Bewusstsein über ein Leben hinaus: Bob Dylan, Like a Rolling Stone

Lange habe ich mich gefragt, worin eigentlich die Faszination von Bob Dylan-Songs liegt. Mit Anfang 20 hatte ich selbst ab und an mehr schlecht als recht Lagerfeuer-Songs auf dem „Wimmerholz“ (Wolf Biermann) geschrammelt. Darunter waren einige Dylan-Songs, zum Beispiel It’s All Over Now, Baby Blue (Bringing It All Back Home, 1965). Mir ging es wie so vielen: ich verstand den Song zwar nicht, fühlte ihn aber fast wie etwas Magisches.

An das monumentale Like a Rolling Stone (Highway 61 Revisited, 1965) wagte ich mich selbst nicht heran, aber mir liefen Schauder den Rücken hinunter, wenn ich es hörte – so sehr traf es etwas tief in mir.

Heute sehe ich es so: Bob Dylan besitzt die selten erreichte Fähigkeit, ein tief im Menschen verborgenes Wissen anzusprechen, das nicht aus den Erfahrungen des aktuellen Lebens erklärt werden kann. Ich glaube, wir tragen die Erfahrungen vieler Leben mit uns – in aller Regel nicht mit konkreten Details, aber als Essenz. Zum Beispiel wissen manche Menschen ganz genau, dass sie sich, wie tragisch ihr Leben auch verläuft, niemals selbst töten dürfen. Der unsterbliche Teil ihres Wesens hat das schon (mindestens) ein Mal durchgemacht; sie wissen intuitiv, dass sie so ihrem Leiden nicht entkommen können. Sie müssen es annehmen und in diesem Leben so gut wie möglich damit umgehen.

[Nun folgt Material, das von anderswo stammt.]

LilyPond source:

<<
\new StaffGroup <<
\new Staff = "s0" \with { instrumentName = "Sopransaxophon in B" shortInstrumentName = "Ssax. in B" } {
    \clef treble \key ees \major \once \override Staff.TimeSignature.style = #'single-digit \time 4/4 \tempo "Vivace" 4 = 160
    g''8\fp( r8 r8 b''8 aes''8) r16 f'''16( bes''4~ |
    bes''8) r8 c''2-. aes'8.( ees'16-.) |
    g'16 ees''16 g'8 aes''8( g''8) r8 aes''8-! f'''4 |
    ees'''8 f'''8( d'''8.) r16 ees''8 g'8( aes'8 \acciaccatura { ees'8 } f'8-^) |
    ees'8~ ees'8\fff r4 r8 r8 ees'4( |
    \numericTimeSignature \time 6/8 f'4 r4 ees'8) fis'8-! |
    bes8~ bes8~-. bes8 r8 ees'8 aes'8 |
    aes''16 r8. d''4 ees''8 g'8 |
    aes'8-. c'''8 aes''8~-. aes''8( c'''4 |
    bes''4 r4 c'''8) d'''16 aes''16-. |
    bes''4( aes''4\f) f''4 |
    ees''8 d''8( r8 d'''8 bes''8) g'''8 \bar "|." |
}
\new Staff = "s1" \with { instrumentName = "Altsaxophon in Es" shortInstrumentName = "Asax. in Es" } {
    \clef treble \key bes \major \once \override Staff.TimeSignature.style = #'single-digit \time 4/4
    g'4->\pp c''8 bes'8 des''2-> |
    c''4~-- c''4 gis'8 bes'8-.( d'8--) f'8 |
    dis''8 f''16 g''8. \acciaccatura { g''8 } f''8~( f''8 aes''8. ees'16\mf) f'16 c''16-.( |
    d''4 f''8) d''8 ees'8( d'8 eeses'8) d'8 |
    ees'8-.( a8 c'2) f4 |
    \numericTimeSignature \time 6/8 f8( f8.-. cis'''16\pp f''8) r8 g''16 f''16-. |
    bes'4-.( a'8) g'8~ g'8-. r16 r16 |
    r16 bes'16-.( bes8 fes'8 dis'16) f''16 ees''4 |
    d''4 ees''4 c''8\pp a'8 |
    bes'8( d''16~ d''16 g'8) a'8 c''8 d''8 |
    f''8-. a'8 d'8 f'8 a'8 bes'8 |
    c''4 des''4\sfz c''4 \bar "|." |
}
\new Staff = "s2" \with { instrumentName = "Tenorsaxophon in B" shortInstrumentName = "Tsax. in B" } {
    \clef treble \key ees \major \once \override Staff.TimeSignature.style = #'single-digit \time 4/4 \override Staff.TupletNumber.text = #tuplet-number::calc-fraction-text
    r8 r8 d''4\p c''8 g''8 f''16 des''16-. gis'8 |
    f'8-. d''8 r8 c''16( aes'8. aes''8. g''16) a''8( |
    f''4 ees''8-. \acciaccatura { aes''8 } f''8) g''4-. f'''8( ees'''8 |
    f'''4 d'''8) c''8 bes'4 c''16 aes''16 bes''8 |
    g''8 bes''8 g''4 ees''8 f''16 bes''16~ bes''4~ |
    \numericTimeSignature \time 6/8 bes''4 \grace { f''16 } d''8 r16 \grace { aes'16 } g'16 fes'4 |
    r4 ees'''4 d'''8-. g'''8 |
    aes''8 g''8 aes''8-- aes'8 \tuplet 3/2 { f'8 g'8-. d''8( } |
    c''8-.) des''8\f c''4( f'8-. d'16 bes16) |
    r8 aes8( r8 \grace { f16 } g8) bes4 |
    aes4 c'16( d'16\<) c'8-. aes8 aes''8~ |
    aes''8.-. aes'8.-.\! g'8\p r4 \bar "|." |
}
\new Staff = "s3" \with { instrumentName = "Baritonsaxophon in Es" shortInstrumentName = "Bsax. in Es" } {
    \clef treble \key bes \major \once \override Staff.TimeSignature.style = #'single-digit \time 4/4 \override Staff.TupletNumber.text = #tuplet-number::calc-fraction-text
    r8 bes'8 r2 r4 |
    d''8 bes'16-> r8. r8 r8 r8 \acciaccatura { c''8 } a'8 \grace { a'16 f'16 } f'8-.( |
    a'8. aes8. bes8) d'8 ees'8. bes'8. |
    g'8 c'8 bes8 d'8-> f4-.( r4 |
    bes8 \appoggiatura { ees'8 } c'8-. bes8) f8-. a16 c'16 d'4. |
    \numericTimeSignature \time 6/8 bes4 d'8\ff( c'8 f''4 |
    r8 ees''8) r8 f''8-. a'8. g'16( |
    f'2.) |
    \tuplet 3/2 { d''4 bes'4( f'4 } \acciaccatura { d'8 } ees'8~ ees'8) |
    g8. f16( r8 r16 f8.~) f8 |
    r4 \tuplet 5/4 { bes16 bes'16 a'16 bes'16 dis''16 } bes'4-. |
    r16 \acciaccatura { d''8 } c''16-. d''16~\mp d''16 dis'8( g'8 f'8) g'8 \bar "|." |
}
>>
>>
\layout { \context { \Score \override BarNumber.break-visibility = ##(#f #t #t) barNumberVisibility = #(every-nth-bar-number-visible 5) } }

So geht es mir mit Like a Rolling Stone: der Geschichte eines Menschen, vermutlich einer Frau, die ganz oben war und alles verloren hat. Anders als bei vielen anderen populären Songs gibt es hier keinen Trost, kein Happy End, keine Relativierung und keine Beschwichtigung – nur ein immer tieferes Eindringen in dieses ur-menschliche Gefühl. Wie konnte mich das schon als Teenager so treffen? Ich wuchs wohl behütet auf und kenne das Empfinden sicher nicht aus diesem Leben – und doch konnte ich unmittelbar daran anschließen. Offenbar ging es vielen anderen auch so. Das Rolling Stone Magazine listete den Song 2004 und 2010 als Nummer 1 der Top 500 Songs. In den überarbeiteten Listen 2021 und 2024 „stürzt“ der Song ab und liegt „nur noch“ auf Rang 4.

Bruce Springsteen über Like a Rolling Stone

Bruce Springsteen beschrieb die Erfahrung als 15-Jähriger wie einen Trommelschlag, der die Tür zu seinem Bewusstsein aufstieß. So wie Elvis Presley den Körper befreit habe, habe Dylan das Bewusstsein befreit. Da kam einer, der es mit der ganzen Welt aufnahm, und er gab ihm, Bruce, das Gefühl, das auch zu können.

Wolfgang Niedecken über Bob Dylan – Like a Rolling Stone

Wolfgang Niedecken, Gründer der Kölschrock-Band BAP, beschrieb den Song, den er ebenfalls mit 15 Jahren hörte, als Erweckungserlebnis.

„Das hat mich wirklich wie ein Blitz getroffen. Das war so unfassbar anders als alles, was ich bis dahin kannte.“
„Like A Rolling Stone habe ich ausgesucht [als Nr. 1 auf die Frage nach sieben Lieblingsliedern, WR], weil dieser Song mein Leben verändert hat. Von dem Moment an, wo ich dieses Meisterwerk gehört habe, war nichts mehr wie vorher. Ich habe aufgehört, Bass zu spielen und versucht Lieder zu schreiben.“

Hier eine Version, die mir musikalisch sehr gut gefällt: von den polnischen Musikern Stanisław Soyka und Janusz Iwanski alias „Yanina“ – für die, die nicht so auf Dylans Stimme stehen:

In Lord Protect My Child (aufgenommen für Infidels 1983, aber erst auf The Bootleg Series Volumes 1-3 (Rare & Unreleased) 1961-1991 veröffentlicht) zeugt Dylan von einer Sicht, die weit über ein Menschenleben hinausweist. Er betrachtet den kleinen Jungen, den er von Gott behütet wissen will: gerade erst entfaltet sich seine Jugend, doch er sieht ihn als Jahrhunderte alt.